Regarding the direct comparison of the deep-learning-based reconstructions with their conventional equivalents, data of the objective as well as the subjective rating suggest a better image quality of the deep-learning-based reconstructions. Similarly, the only two recent studies using the identical AI-prototype to that used in our research suggest a significant increase of image quality when examining the ankle and prostate compared to standard 3D T2 and CS sequences [20,29]. The quantitative analysis of undersampled ankle and prostate CS AI imagings partially yielded a more than 100% boost of aSNR and aCNR, when compared to standard or CS sequences [20,29]. Within our data, CS AI reconstruction was moderately beneficial for objective image quality, with a maximum of about 10% increase of aSNR and aCNR. In our study, the benefits of AI-driven reconstruction were most obvious in the subjective evaluation of the sequences. While CS AI reconstruction was beneficial in all three available datasets; the objective increase of image quality was more efficient for the anatomy of the ankle and prostate. In addition to different anatomy, another reason for the more extensive effect of CS AI in ankle and prostate imaging might be the resolution of the acquired sequences—previous studies did not assess the objective comparison on high-resolution 3D images but used thicker slices, which is inherently favorable for aSNR and aCNR [20,29].

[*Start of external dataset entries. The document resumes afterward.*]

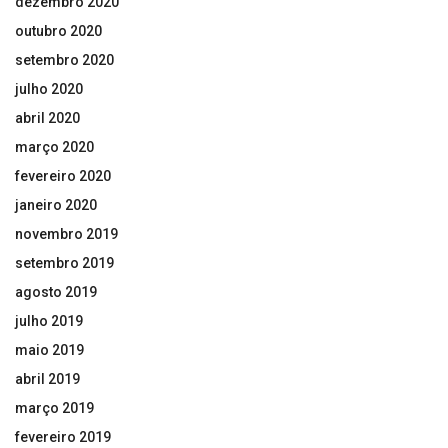
dezembro 2020
outubro 2020
setembro 2020
julho 2020
abril 2020
março 2020
fevereiro 2020
janeiro 2020
novembro 2019
setembro 2019
agosto 2019
julho 2019
maio 2019
abril 2019
março 2019
fevereiro 2019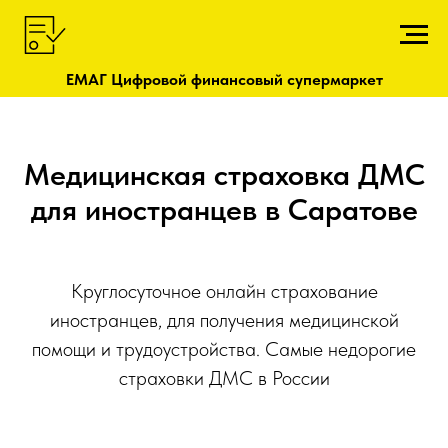
ЕМАГ Цифровой финансовый супермаркет
Медицинская страховка ДМС
для иностранцев в Саратове
Круглосуточное онлайн страхование
иностранцев, для получения медицинской
помощи и трудоустройства. Самые недорогие
страховки ДМС в России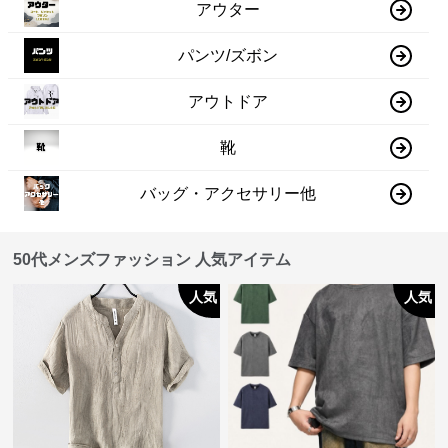
アウター
パンツ/ズボン
アウトドア
靴
バッグ・アクセサリー他
50代メンズファッション 人気アイテム
人気
人気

Our study has several limitations. As we only worked with healthy volunteers, no diagnostic validity of the deep-learning-based reconstructions in terms of pathology detection and assessment can be derived from our study. In addition, we did not work with the default denoising setting but with a strong noise reduction to achieve the best subjective results and to get the best results for the deep-learning-based reconstructions. In return, however, this means that our results may not be fully transferable to other denoising settings. As another minor limitation, this study only evaluated T2-weighted sequences; follow-up studies are needed to assess the possible benefit of this novel technique on further sequences. Following standard practice in recent literature, and since we did not expect major variation of standardized ROI-based measurements of aSNR and aCNR, we refrained from performing an additional inter-reader assessment of the objective analysis.

5. Conclusions

The tested deep-learning-based prototype algorithm offers additional potential for scan time reduction in 3D T2 imaging of the lumbar spine using CS AI. It allows for moderate improvement of image quality while significantly reducing scan time compared to the standard SENSE accelerated sequence. Regarding direct comparison of the CS and CS AI approaches, findings of the objective as well as the subjective rating suggest better image quality of the deep-learning-based reconstructions, especially for medium and higher acceleration factors. The development and implementation of deep-learning-based reconstruction algorithms has become more and more important in recent years and might become clinical standard in the future. Therefore, thorough evaluation of their clinical performance needs to be performed for different fields of application. With this study, we provide a first clinical evaluation of a promising prototype that has since been adapted as a clinical product. Future studies might show its applicability in other anatomies and contrasts. Subsequent validation studies are warranted to assess the benefits of this promising reconstruction technology, including clinical and intra-operative correlation.